Book Review: Miyazakiworld: A Life in Art

In this exploration of Japanese animator Hayao Miyazaki’s filmography, professor Susan Napier paints a fascinating portrait of the world this renowned moviemaker has created across his 11-film career.

With each new work, we get a more complete view of Miyazaki’s persona, what he values, and what questions he grapples with.

Miyazaki is both a textual and subtextual moviemaker. His films are never as effortless and breezy as they may appear, but they never succumb to a bleak worldview, either.

The entire final chapter is devoted to The Wind Rises, a film, which many detractors argue denies the true atrocities of war. Napier instead argues that the topic of war is “not forgotten as much as it is elided.” The specter of war and death looms over this film, just as it does over the majority of Miyazaki’s work. As a humanist moviemaker, one of his primary responsibilities is to critique, inquire further, and attempt to get at the heart of where human beings go awry. 

The Takeaway

Miyazaki is a moviemaker whose core beliefs often clash with one another. The need for peace and serenity seems irreconcilable with his wonder in wartime technology, and yet, Napier proves that they can, and must, coexist in his work.

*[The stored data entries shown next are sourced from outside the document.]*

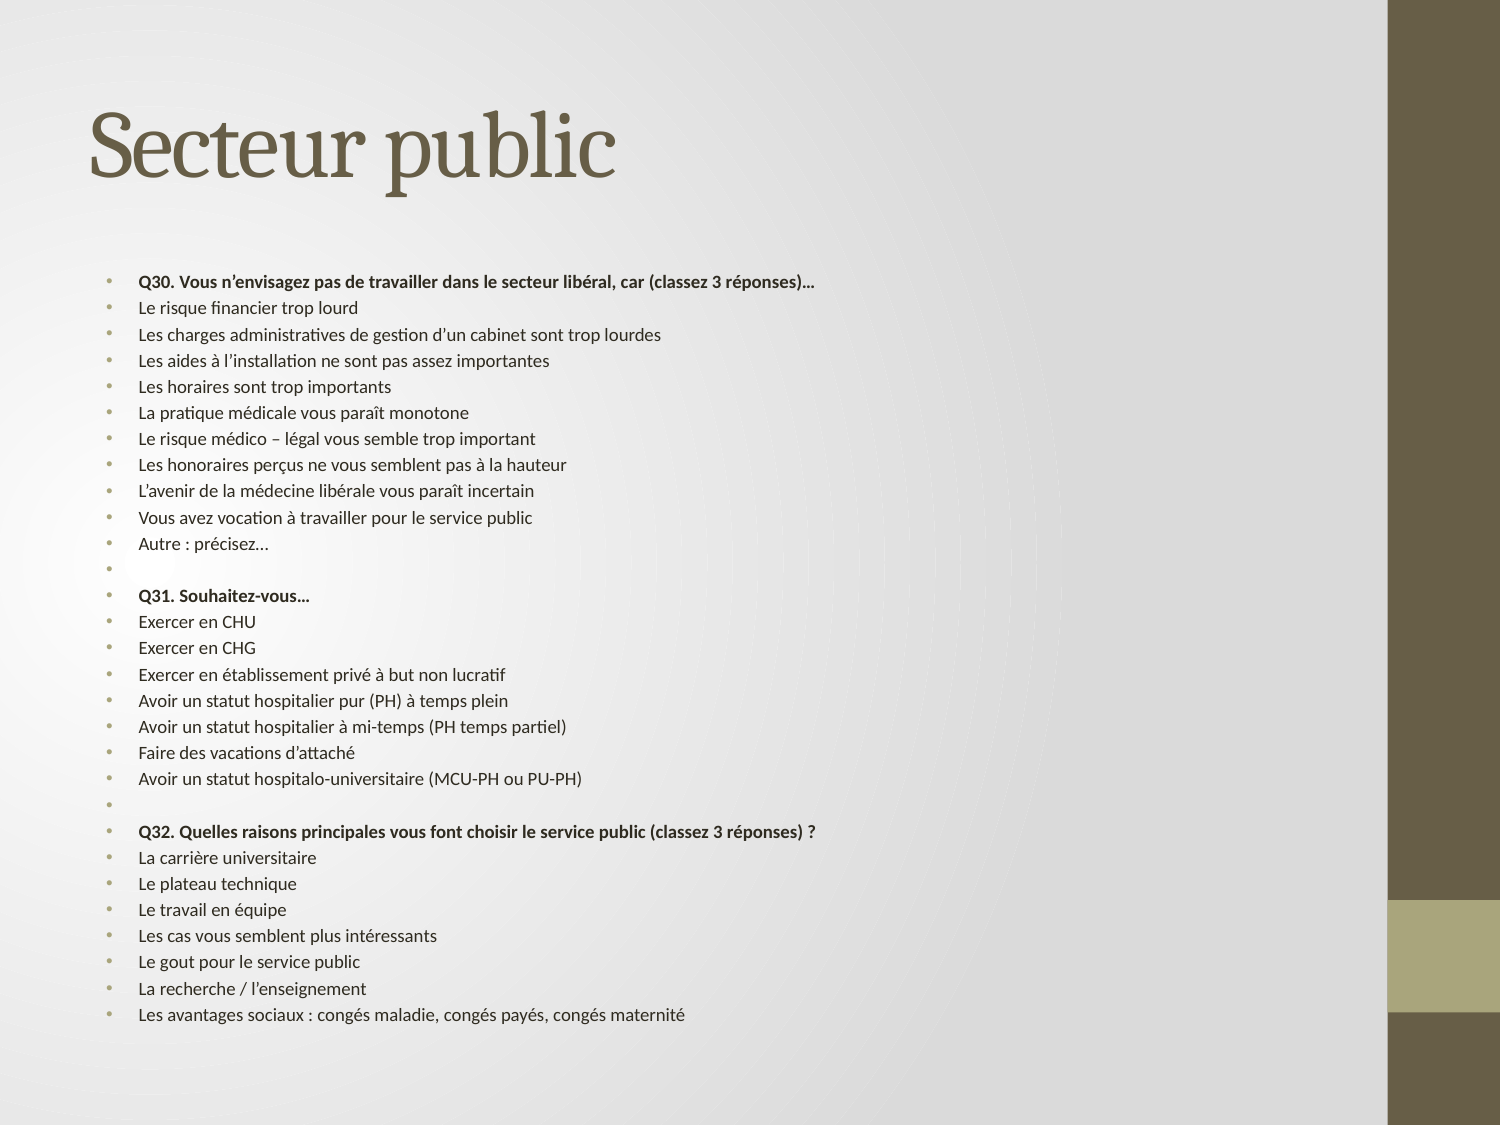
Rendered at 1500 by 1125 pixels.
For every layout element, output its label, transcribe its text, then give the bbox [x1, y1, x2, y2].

list Q30. Vous n’envisagez pas de travailler dans le secteur libéral, car (classez 3 réponses)… Le risque financier trop lourd Les charges administratives de gestion d’un cabinet sont trop lourdes Les aides à l’installation ne sont pas assez importantes Les horaires sont trop importants La pratique médicale vous paraît monotone Le risque médico – légal vous semble trop important Les honoraires perçus ne vous semblent pas à la hauteur L’avenir de la médecine libérale vous paraît incertain Vous avez vocation à travailler pour le service public Autre : précisez… Q31. Souhaitez-vous… Exercer en CHU Exercer en CHG Exercer en établissement privé à but non lucratif Avoir un statut hospitalier pur (PH) à temps plein Avoir un statut hospitalier à mi-temps (PH temps partiel) Faire des vacations d’attaché Avoir un statut hospitalo-universitaire (MCU-PH ou PU-PH) Q32. Quelles raisons principales vous font choisir le service public (classez 3 réponses) ? La carrière universitaire Le plateau technique Le travail en équipe Les cas vous semblent plus intéressants Le gout pour le service public La recherche / l’enseignement Les avantages sociaux : congés maladie, congés payés, congés maternité [75, 262, 1325, 1050]
title Secteur public [75, 45, 1325, 233]
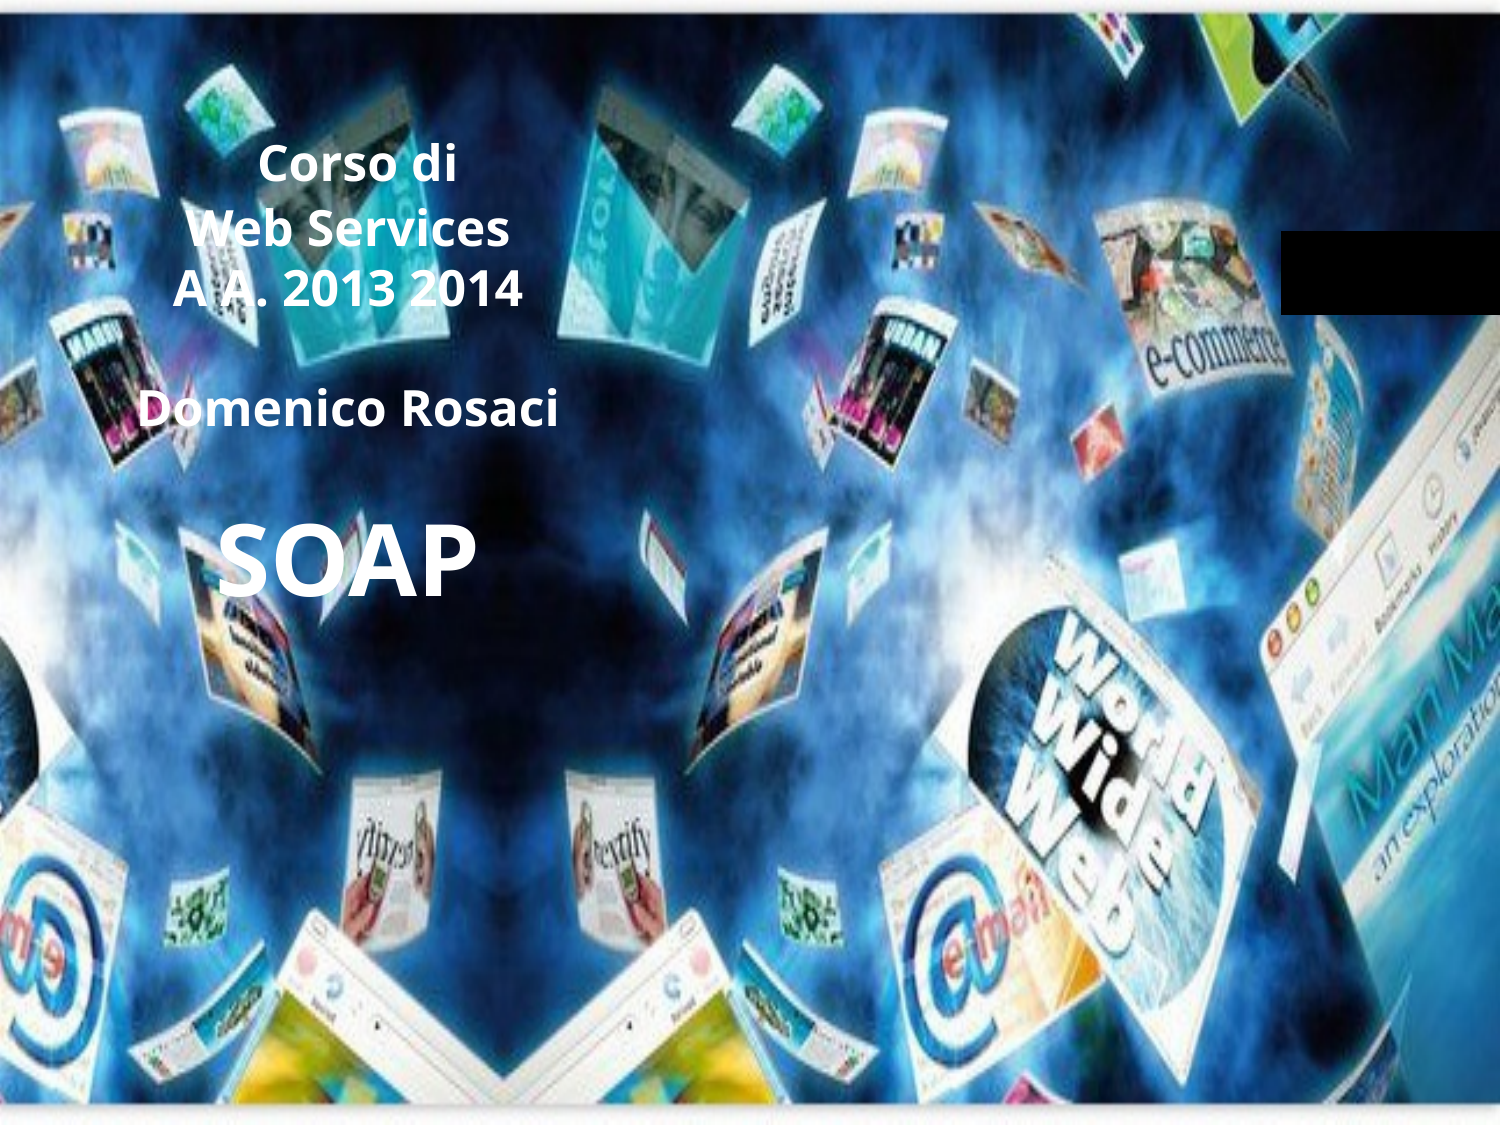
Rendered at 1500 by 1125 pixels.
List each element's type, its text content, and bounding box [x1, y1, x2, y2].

text_box [1281, 231, 1500, 315]
picture [0, 0, 1500, 1125]
title Corso di Web Services A A. 2013 2014 Domenico Rosaci SOAP [0, 196, 986, 438]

The impulse to live inside one’s own head, to investigate the dreamspace inside ourselves, lives alongside the necessary acknowledgement of “the darkness of the world around.” With Miyazakiworld, Napier takes a deep dive, film by film, into these contradictions that make Miyazaki’s films so impactful. MM

Miyazakiworld: A Life in Art was released by Yale University Press on September 4, 2018. This article appears in MovieMaker‘s 2019 Complete Guide to Making Movies.